(WHAT YOU SHOULD DO) Please repeat the records exactly, keeping the pictures out.

(DATA LISTING)
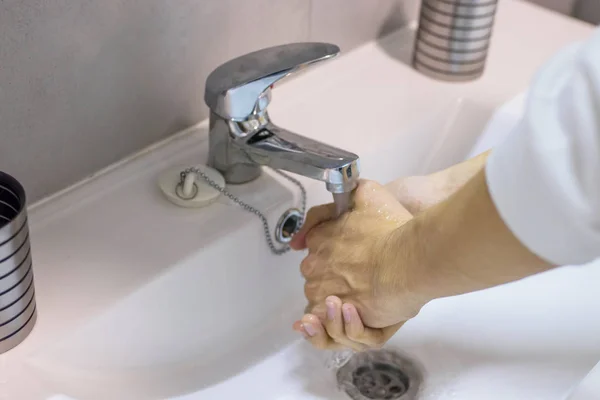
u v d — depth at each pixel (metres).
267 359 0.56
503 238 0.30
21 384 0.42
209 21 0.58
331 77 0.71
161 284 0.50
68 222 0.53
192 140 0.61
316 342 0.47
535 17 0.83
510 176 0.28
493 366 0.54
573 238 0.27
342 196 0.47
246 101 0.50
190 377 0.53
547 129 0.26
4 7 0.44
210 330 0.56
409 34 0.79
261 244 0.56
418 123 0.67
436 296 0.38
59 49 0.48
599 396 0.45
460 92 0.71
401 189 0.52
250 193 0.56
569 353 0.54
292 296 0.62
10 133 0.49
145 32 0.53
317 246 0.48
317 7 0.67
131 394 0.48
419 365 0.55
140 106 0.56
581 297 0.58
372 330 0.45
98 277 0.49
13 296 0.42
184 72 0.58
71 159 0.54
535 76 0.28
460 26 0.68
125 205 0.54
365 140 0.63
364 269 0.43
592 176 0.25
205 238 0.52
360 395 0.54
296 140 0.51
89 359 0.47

(ANSWER)
u v d — depth at each pixel (metres).
267 359 0.56
503 238 0.30
21 384 0.42
209 21 0.58
331 77 0.71
161 284 0.50
68 222 0.53
192 140 0.61
316 342 0.47
535 17 0.83
510 176 0.28
493 366 0.54
573 238 0.27
342 196 0.47
246 101 0.50
190 377 0.53
547 129 0.26
4 7 0.44
210 330 0.56
409 34 0.79
261 244 0.56
418 123 0.67
436 296 0.38
59 49 0.48
599 396 0.45
460 92 0.71
401 189 0.52
250 193 0.56
569 353 0.54
292 296 0.62
10 133 0.49
145 32 0.53
317 246 0.48
317 7 0.67
131 394 0.48
419 365 0.55
140 106 0.56
581 297 0.58
372 330 0.45
98 277 0.49
13 296 0.42
184 72 0.58
71 159 0.54
535 76 0.28
460 26 0.68
125 205 0.54
365 140 0.63
364 269 0.43
592 176 0.25
205 238 0.52
360 395 0.54
296 140 0.51
89 359 0.47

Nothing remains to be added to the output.